Robbins (who as an interesting side note created the role of Pumbaa in The Lion King on Broadway) deftly jumped from each of these characters — not missing a beat when he had to leave from one side of the stage as the somber Aryeh and enter moments later as the animated Jacob.
And while I loved Elizabeth Raetz’s sparkling Schaeffer (an art dealer/talent hunter inspired by Peggy Guggenheim), I on occasion struggled with her portrayal of Asher’s mother. It’s a very difficult role. Rivkeh is a balancing act in fragility and resilience. Early on in the play, Rivkeh is broken by a family tragedy that she needs to overcome so that she can intercede and mediate between Asher and his father.
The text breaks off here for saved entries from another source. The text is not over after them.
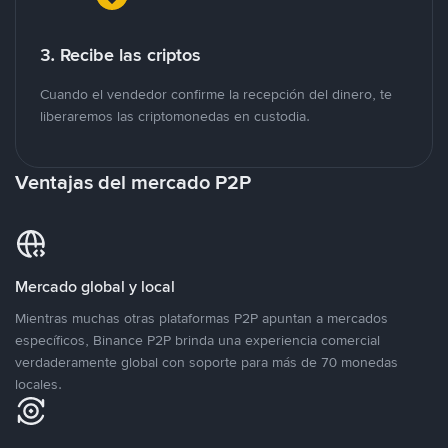
3. Recibe las criptos
Cuando el vendedor confirme la recepción del dinero, te
liberaremos las criptomonedas en custodia.
Ventajas del mercado P2P
Mercado global y local
Mientras muchas otras plataformas P2P apuntan a mercados
específicos, Binance P2P brinda una experiencia comercial
verdaderamente global con soporte para más de 70 monedas
locales.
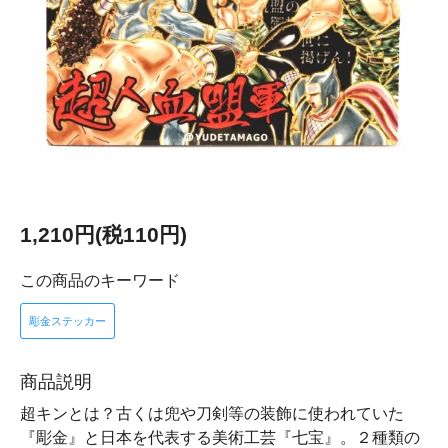
1,210円(税110円)
この商品のキーワード
彫金ステッカー
商品説明
超キンとは？古くは兜や刀剣等の装飾に使われていた
『彫金』と日本を代表する美術工芸『七宝』。２種類の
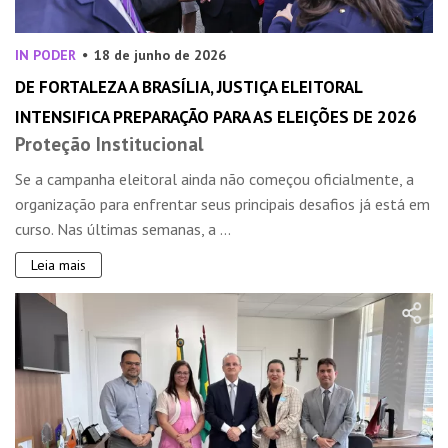
IN PODER
18 de junho de 2026
DE FORTALEZA A BRASÍLIA, JUSTIÇA ELEITORAL
INTENSIFICA PREPARAÇÃO PARA AS ELEIÇÕES DE 2026
Proteção Institucional
Se a campanha eleitoral ainda não começou oficialmente, a
organização para enfrentar seus principais desafios já está em
curso. Nas últimas semanas, a ...
Leia mais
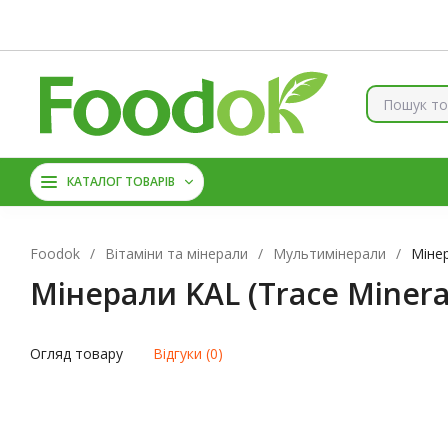
Контакти
Доставка та оплата
Про нас
Знижки
Б
КОЛАГЕН
ВІТАМІНИ ТА 
КАТАЛОГ ТОВАРІВ
АМІНОКИСЛОТИ
ЦИН
Foodok
/
Вітаміни та мінерали
/
Мультимінерали
/
Мінер
Мінерали KAL (Trace Minera
Огляд товару
Відгуки (0)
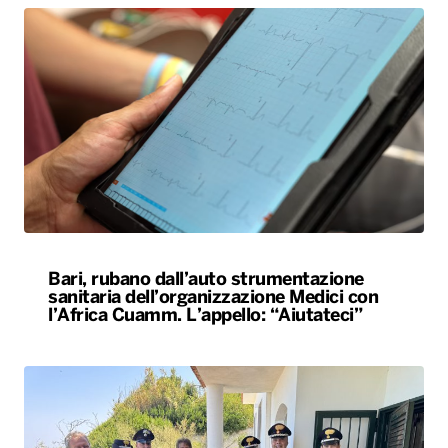
Bari, rubano dall’auto strumentazione
sanitaria dell’organizzazione Medici con
l’Africa Cuamm. L’appello: “Aiutateci”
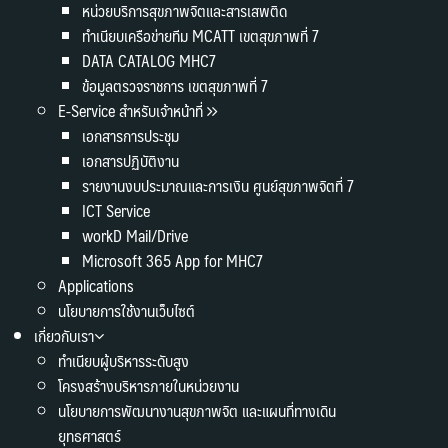
หน่วยบริการสุขภาพจิตและสารเสพติด
ทำเนียบเครือข่ายทีม MCATT เขตสุขภาพที่ 7
DATA CATALOG MHC7
ข้อมูลตรวจราชการ เขตสุขภาพที่ 7
E-Service สำหรับเจ้าหน้าที่
เอกสารการประชุม
เอกสารปฏิบัติงาน
รายงานงบประมาณและการเงิน ศูนย์สุขภาพจิตที่ 7
ICT Service
workD Mail/Drive
Microsoft 365 App for MHC7
Applications
นโยบายการใช้งานเว็บไซต์
เกี่ยวกับเรา
ทำเนียบผู้บริหารระดับสูง
โครงสร้างบริหารภายในหน่วยงาน
นโยบายการพัฒนางานสุขภาพจิต และแผนที่ทางเดิน
ยุทธศาสตร์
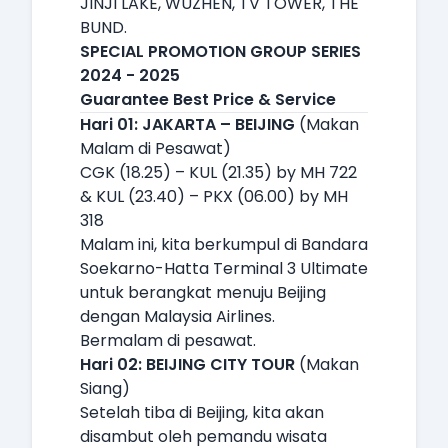
JINJI LAKE, WUZHEN, TV TOWER, THE
BUND.
SPECIAL PROMOTION GROUP SERIES
2024 - 2025
Guarantee Best Price & Service
Hari 01: JAKARTA – BEIJING
(Makan
Malam di Pesawat)
CGK (18.25) – KUL (21.35) by MH 722
& KUL (23.40) – PKX (06.00) by MH
318
Malam ini, kita berkumpul di Bandara
Soekarno-Hatta Terminal 3 Ultimate
untuk berangkat menuju Beijing
dengan Malaysia Airlines.
Bermalam di pesawat.
Hari 02: BEIJING CITY TOUR
(Makan
Siang)
Setelah tiba di Beijing, kita akan
disambut oleh pemandu wisata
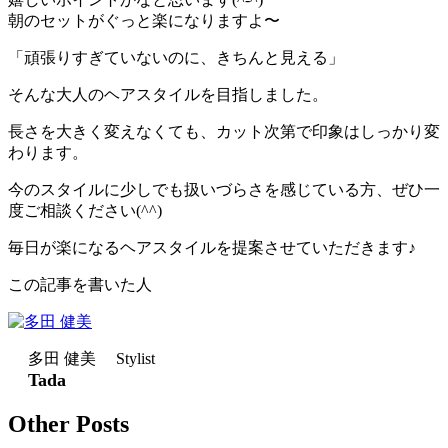
朝のセットがぐっと楽になりますよ〜
「頑張りすぎていないのに、きちんと見える」
そんな
大人の
ヘアスタイルを目指しました。
長さを大きく変えなくても、カット次第で印象はしっかり変
わります。
今のスタイルに少しでも扱いづらさを感じている方、ぜひ一
度ご相談ください(^^)
毎日が楽になるヘアスタイルを提案させていただきます♪
この記事を書いた人
多田 健美 Stylist
Tada
Other Posts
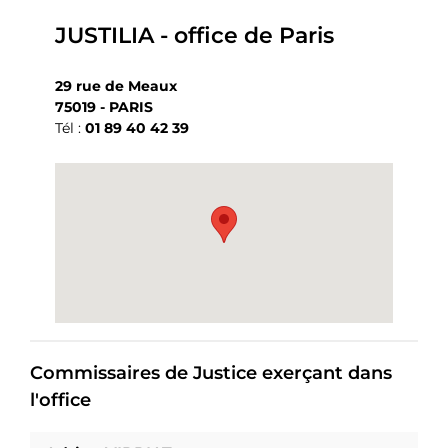
JUSTILIA - office de Paris
29 rue de Meaux
75019 - PARIS
Tél :
01 89 40 42 39
Commissaires de Justice exerçant dans
l'office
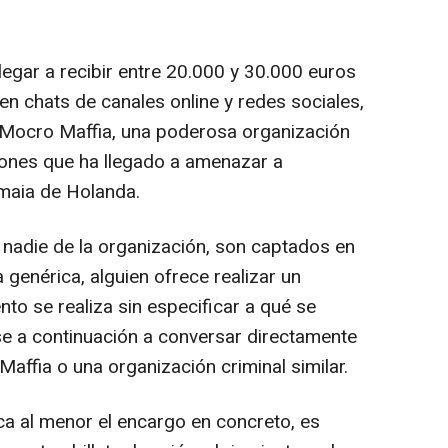
legar a recibir entre 20.000 y 30.000 euros
n chats de canales online y redes sociales,
 Mocro Maffia, una poderosa organización
ciones que ha llegado a amenazar a
maia de Holanda.
nadie de la organización, son captados en
 genérica, alguien ofrece realizar un
nto se realiza sin especificar a qué se
ase a continuación a conversar directamente
Maffia o una organización criminal similar.
ca al menor el encargo en concreto, es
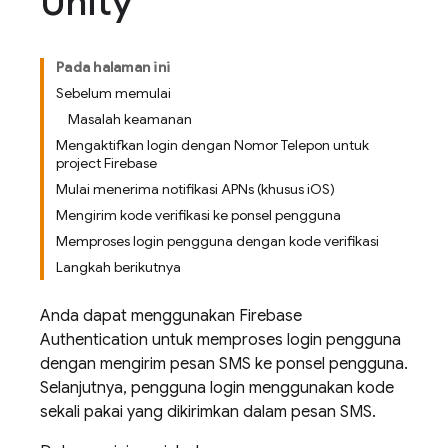
Unity
Pada halaman ini
Sebelum memulai
Masalah keamanan
Mengaktifkan login dengan Nomor Telepon untuk
project Firebase
Mulai menerima notifikasi APNs (khusus iOS)
Mengirim kode verifikasi ke ponsel pengguna
Memproses login pengguna dengan kode verifikasi
Langkah berikutnya
Anda dapat menggunakan
Firebase
Authentication
untuk memproses login pengguna
dengan mengirim pesan SMS ke ponsel pengguna.
Selanjutnya, pengguna login menggunakan kode
sekali pakai yang dikirimkan dalam pesan SMS.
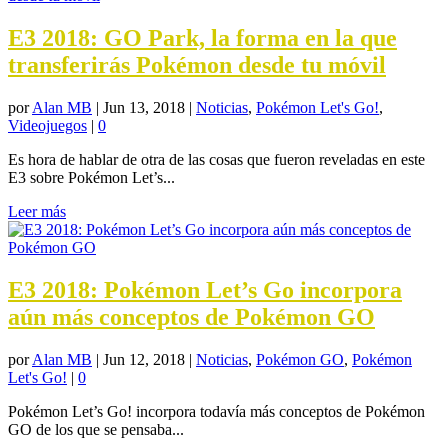
E3 2018: GO Park, la forma en la que
transferirás Pokémon desde tu móvil
por
Alan MB
|
Jun 13, 2018
|
Noticias
,
Pokémon Let's Go!
,
Videojuegos
|
0
Es hora de hablar de otra de las cosas que fueron reveladas en este
E3 sobre Pokémon Let’s...
Leer más
E3 2018: Pokémon Let’s Go incorpora
aún más conceptos de Pokémon GO
por
Alan MB
|
Jun 12, 2018
|
Noticias
,
Pokémon GO
,
Pokémon
Let's Go!
|
0
Pokémon Let’s Go! incorpora todavía más conceptos de Pokémon
GO de los que se pensaba...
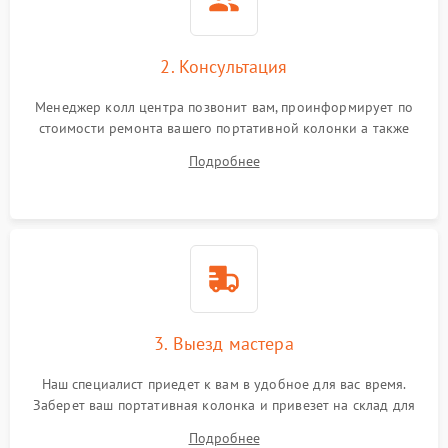
2. Консультация
Менеджер колл центра позвонит вам, проинформирует по
стоимости ремонта вашего портативной колонки а также
ответит на все ваши вопросы.
Подробнее
3. Выезд мастера
Наш специалист приедет к вам в удобное для вас время.
Заберет ваш портативная колонка и привезет на склад для
диагностики.
Подробнее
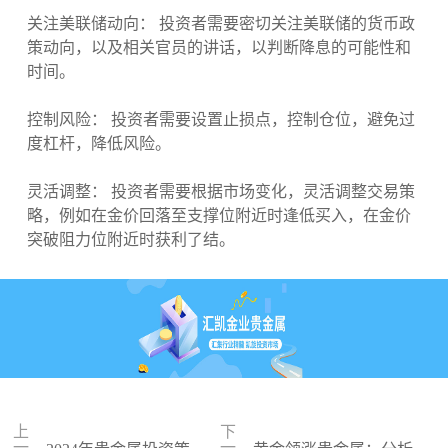
关注美联储动向： 投资者需要密切关注美联储的货币政
策动向，以及相关官员的讲话，以判断降息的可能性和
时间。
控制风险： 投资者需要设置止损点，控制仓位，避免过
度杠杆，降低风险。
灵活调整： 投资者需要根据市场变化，灵活调整交易策
略，例如在金价回落至支撑位附近时逢低买入，在金价
突破阻力位附近时获利了结。
上
下
一
一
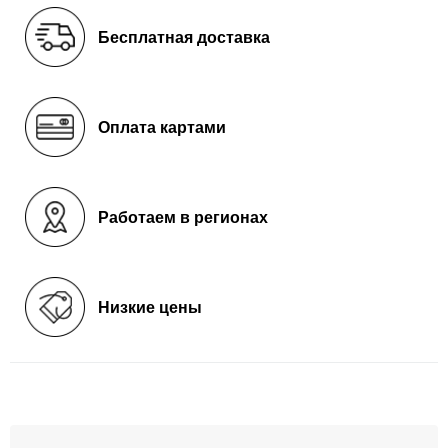
Бесплатная доставка
Оплата картами
Работаем в регионах
Низкие цены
There are a couple of moments that Raetz could have been more dynamic in her portrayal. However, I thought the moments her sorrow drives her to absolute hysteria were beautiful.
Without an intermission in My Name is Asher Lev, Noel Joseph Allain had the most challenging job of playing Asher from age six to his twenties without leaving the stage. With only slight costume changes like the removal of a jacket or a wig, Allain is solely responsible for tracing the development of Asher’s artistic gift and his struggle – even as a young child – to stay true to both his Hasidic culture and the art worlds of New York and Paris.
With such a small cast and personal story, My Name is Asher Lev was staged in the Play House’s Baxter Theatre. This was my first time seeing a show on the Baxter, which is actually a special 3/4 thrust theater built on top of the stage in the Bolton. It created a small environment perfect for telling the intimate story of the devastating effects larger beliefs can have on individuals.